With all of us shopping online from the comfort of our own homes this year, and the increased focus on e-commerce, it's easier than ever to take advantage of a sale... but that's not always a good thing.
Fast fashion brands often overproduce their collections and are left with staggering amounts of unsold inventory at the end of the season, which are either marked down or discarded as waste.
The fast fashion industry is intentionally designed this way, with margins built into the business that allow for slashing prices or getting rid of styles that aren't selling—but this way of doing business is just about the farthest thing from sustainable.
But in the slow fashion industry, profit margins are typically much smaller due to the higher costs of fair pay and quality goods, and collections are often made in small batches to reduce waste and better reflect consumer demand.
For many brands, offering massive discounts just isn't financially viable.

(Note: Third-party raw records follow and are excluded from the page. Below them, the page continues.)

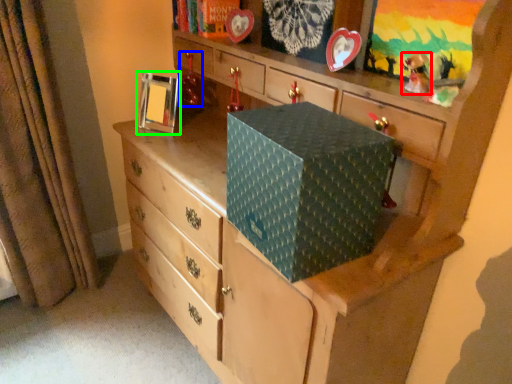
Question: Estimate the real-world distances between objects in this image. Which object is closer to toy (highlighted by a red box), toy (highlighted by a blue box) or picture frame (highlighted by a green box)?

Choices:
 (A) toy
 (B) picture frame

Answer: (A)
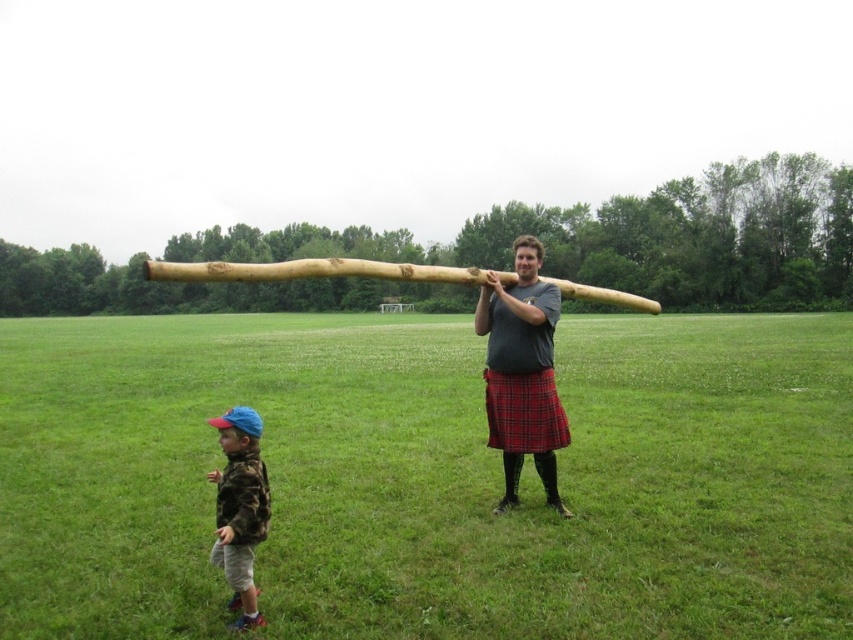
Question: From the image, what is the correct spatial relationship of green grass at center in relation to red plaid kilt at center?

Choices:
 (A) above
 (B) below

Answer: (B)

Question: Which point is closer to the camera taking this photo?

Choices:
 (A) (599, 369)
 (B) (250, 612)
 (C) (502, 417)

Answer: (B)

Question: Is green grass at center further to camera compared to red plaid kilt at center?

Choices:
 (A) no
 (B) yes

Answer: (A)

Question: Based on their relative distances, which object is nearer to the camo fabric shirt at lower left?

Choices:
 (A) green grass at center
 (B) red plaid kilt at center

Answer: (B)

Question: Among these points, which one is farthest from the camera?

Choices:
 (A) (422, 328)
 (B) (250, 525)

Answer: (A)

Question: Where is matte wooden pole at center located in relation to red plaid kilt at center in the image?

Choices:
 (A) right
 (B) left

Answer: (B)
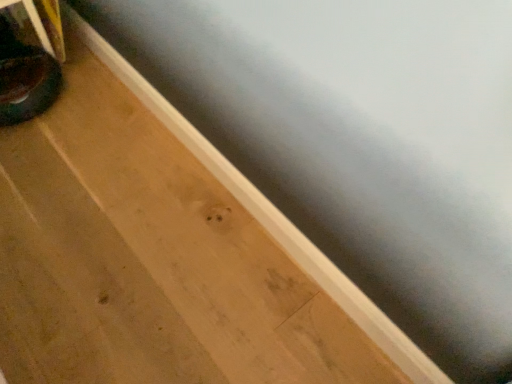
Identify the location of free spot above shiny brown shoe at left (from a real-world perspective). (22, 71).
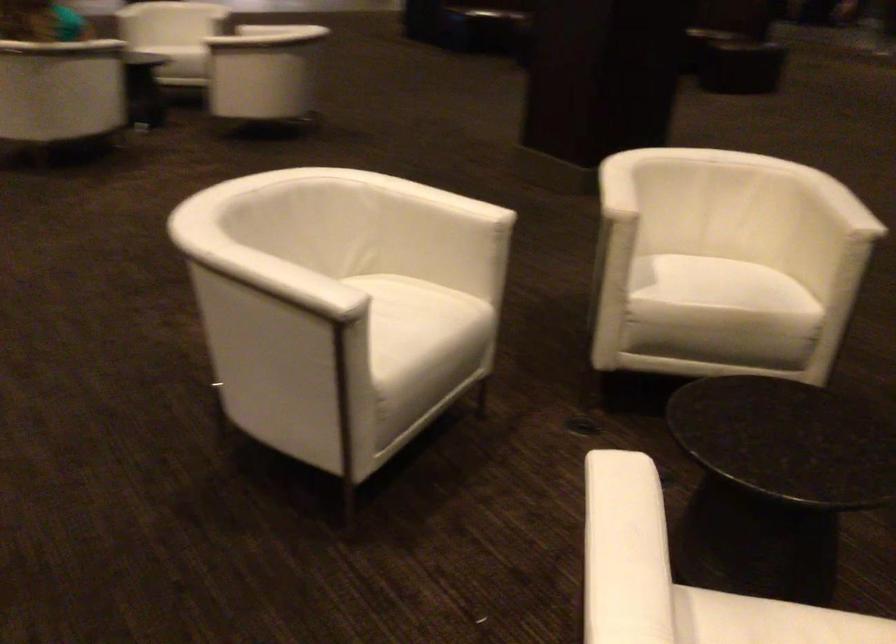
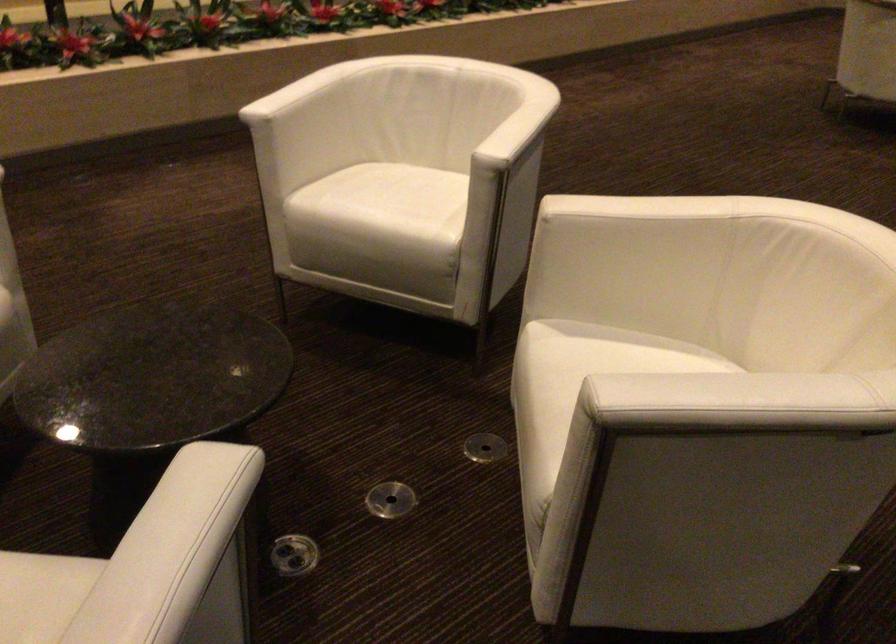
Find the pixel in the second image that matches point (806, 431) in the first image.

(152, 377)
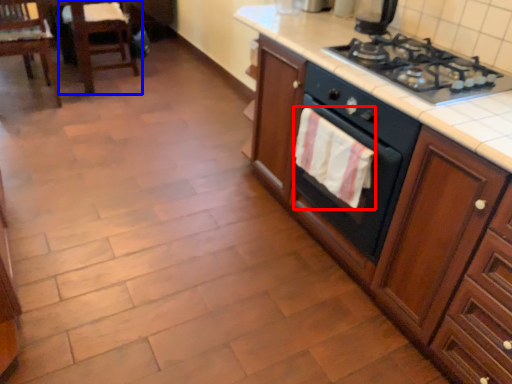
Question: Among these objects, which one is nearest to the camera, hand towel (highlighted by a red box) or chair (highlighted by a blue box)?

Choices:
 (A) hand towel
 (B) chair

Answer: (A)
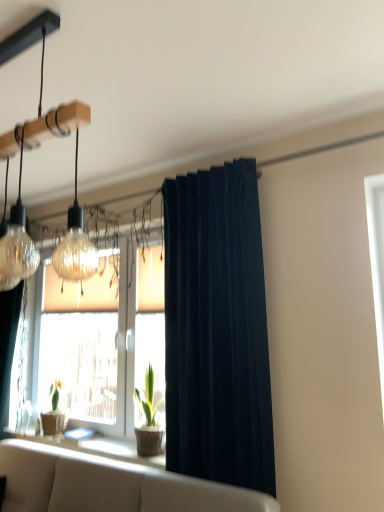
Question: Considering the relative sizes of green matte plant at center and dark blue velvet curtain at center in the image provided, is green matte plant at center shorter than dark blue velvet curtain at center?

Choices:
 (A) no
 (B) yes

Answer: (B)

Question: Is green matte plant at center smaller than dark blue velvet curtain at center?

Choices:
 (A) yes
 (B) no

Answer: (A)

Question: From the image's perspective, does green matte plant at center appear lower than dark blue velvet curtain at center?

Choices:
 (A) no
 (B) yes

Answer: (B)

Question: Could dark blue velvet curtain at center be considered to be inside green matte plant at center?

Choices:
 (A) yes
 (B) no

Answer: (B)

Question: From a real-world perspective, is green matte plant at center beneath dark blue velvet curtain at center?

Choices:
 (A) yes
 (B) no

Answer: (A)

Question: Considering the relative positions of green matte plant at center and dark blue velvet curtain at center in the image provided, is green matte plant at center behind dark blue velvet curtain at center?

Choices:
 (A) no
 (B) yes

Answer: (B)

Question: Is green matte plant at center thinner than wooden textured window sill at lower center?

Choices:
 (A) no
 (B) yes

Answer: (B)

Question: Is green matte plant at center positioned with its back to wooden textured window sill at lower center?

Choices:
 (A) no
 (B) yes

Answer: (A)

Question: Are green matte plant at center and wooden textured window sill at lower center located far from each other?

Choices:
 (A) yes
 (B) no

Answer: (B)

Question: Considering the relative sizes of green matte plant at center and wooden textured window sill at lower center in the image provided, is green matte plant at center shorter than wooden textured window sill at lower center?

Choices:
 (A) yes
 (B) no

Answer: (B)

Question: Is green matte plant at center directly adjacent to wooden textured window sill at lower center?

Choices:
 (A) no
 (B) yes

Answer: (A)

Question: Is green matte plant at center wider than wooden textured window sill at lower center?

Choices:
 (A) yes
 (B) no

Answer: (B)

Question: Considering the relative positions of dark blue velvet curtain at center and wooden textured window sill at lower center in the image provided, is dark blue velvet curtain at center to the left of wooden textured window sill at lower center from the viewer's perspective?

Choices:
 (A) yes
 (B) no

Answer: (B)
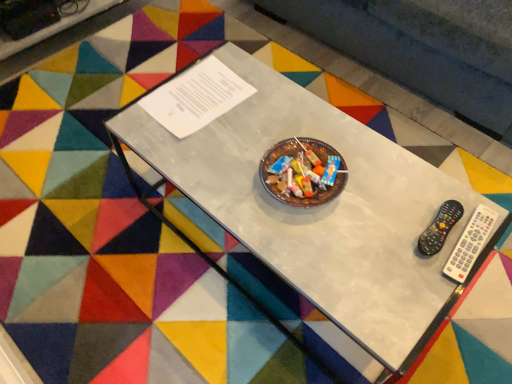
Locate an element on the screen. This screenshot has height=384, width=512. vacant space behind white plastic remote at right is located at coordinates (425, 187).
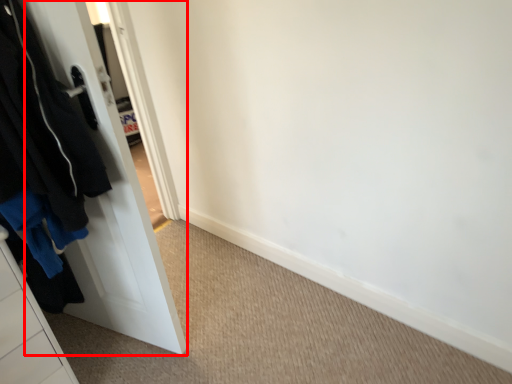
Question: From the image's perspective, where is door (annotated by the red box) located in relation to clothing in the image?

Choices:
 (A) above
 (B) below

Answer: (B)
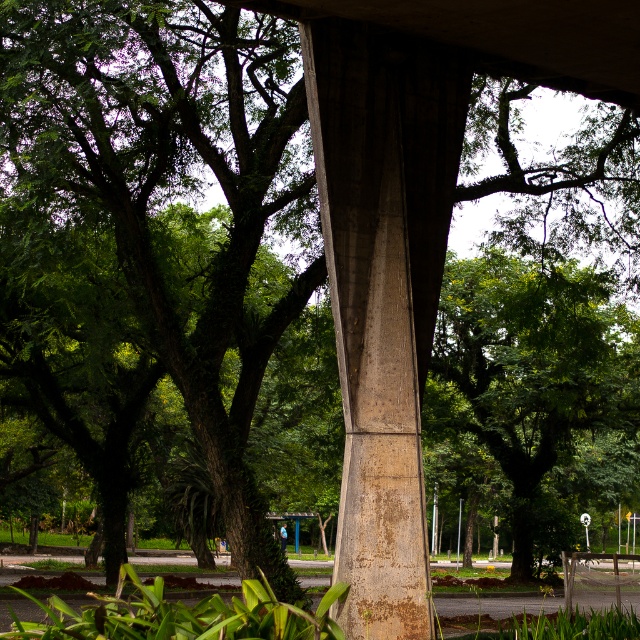
Based on the photo, you are standing in front of the large concrete pillar and notice two points marked on the image. The first point is at coordinates point (355,621) and the second is at point (528,74). Which point is nearer to your current position?

Point (355,621) is closer to the camera than point (528,74), so the first point is nearer to your current position.

You are a bird looking for a place to perch. You see a green leafy tree at center and a rusty concrete pillar at center. Which one is taller and would allow you to have a better view of the surroundings?

The green leafy tree at center is taller than the rusty concrete pillar at center, so perching there would provide a better view of the surroundings.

Further, discounts tend to encourage overconsumption, which is antithetical to just about everything the slow fashion industry stands for—so even if brands can afford it, many just don't want to participate.
I know this issue isn't black and white. Many people argue that slow fashion isn't accessible to all types of consumers due to the higher price point, and some customers save all year so they can invest in a few key pieces when they finally go on sale.
I completely understand this perspective, and I'll be the first to admit that I have to plan ahead and think consciously and carefully about my purchase decisions before I make them.
But ultimately, I think it's time to reframe what we think of as an appropriate price point for what we wear or what we bring into our homes.
Instead of accepting $5 or $10 shirts as the industry standard, we should be asking how the brand can afford to sell them that cheaply and what corners had to be cut in the process.
Instead of buying a whole new wardrobe every season, we should be thoughtfully planning for a few new pieces that we want to invest in and that will last us for years to come.
Instead of continuing to support multinational companies that generate millions of tons of textile and inventory waste, we should be supporting small businesses that are taking imperfect action to do things right.
Now I'm not saying you should never buy anything for the rest of your life. Nor am I saying that LIYA will never run a sale or strive to make our pieces more financially accessible to anyone who may want sustainably made goods.
All I'm saying is before you go on a major shopping spree, think about whether you actually would have bought those items otherwise, and how these discounts might affect the business model of the brand you're buying from.
Your wallet (and the planet) will thank you.